Por allí, bastante abajo, anda también John Steinbeck, uno de esos puñeteros que te rompe los criterios bibliotecarios. Tengo 30 centímetros lineales de libros de Steinbeck, pero algunos los guardo en ficción (noroeste) y otros en no ficción (sureste). Al estirar el aductor derecho hacia el sureste, me encuentro con Los vagabundos de la cosecha y Viajes con Charley, que arranca así:
“Cuando yo era muy joven y tenía dentro esa ansia de estar en otro sitio, las personas mayores me aseguraban que al hacerme adulto se me curaría ese prurito. Cuando los años me calificaron como adulto, el remedio prescrito fue la edad madura. En la edad madura se me aseguró que con unos años más aliviaría mi fiebre y ahora que tengo 58 tal vez la senilidad realice la tarea. No ha habido ningún remedio eficaz. Cuatro pitidos de la sirena de un barco aún me erizan el pelo de la nuca y ponen mis pies en movimiento. El sonido de un reactor, un motor calentándose, hasta el toc-toc de unos cascos herrados en el pavimento producen el viejo estremecimiento, la boca seca y la mirada perdida, las palmas ardientes y una agitación del estómago bajo la caja torácica. En otras palabras, no mejoro. En otras palabras más, el que ha sido vagabundo alguna vez lo será siempre”.

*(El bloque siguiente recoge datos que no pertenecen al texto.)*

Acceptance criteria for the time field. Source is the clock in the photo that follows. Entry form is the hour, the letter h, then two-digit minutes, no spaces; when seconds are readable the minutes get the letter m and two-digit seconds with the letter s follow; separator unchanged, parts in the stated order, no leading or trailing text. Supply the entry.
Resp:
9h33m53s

Al estirar el aductor izquierdo hacia el noroeste, me encuentro con Al este del Edén:
“Creo que hay una sola historia en el mundo (…). A pesar de los cambios que podamos imponer en las tierras, los ríos, las montañas, en la economía y en las costumbres, no hay otra historia. Una persona, después de barrer el polvo y las astillas de su vida, tiene que enfrentarse tan solo con estas duras y escuetas preguntas: ¿fue mi vida buena o mala? ¿He hecho bien o mal?”.
Y termino la gimnasia descubriendo una extraña cercanía, no solo alfabética, entre Julio Verne y Enrique Vila-Matas con sus Recuerdos inventados:
20“La vida no existe por sí misma, pues si no se narra, si no se cuenta, esa vida es apenas algo que transcurre pero nada más. Para comprender la vida hay que contarla, aun cuando solo sea a uno mismo (…). Como las ballenas del mundo de Porto Pim, me comunico desde distancias ilimitadas, con mensajes desesperados”.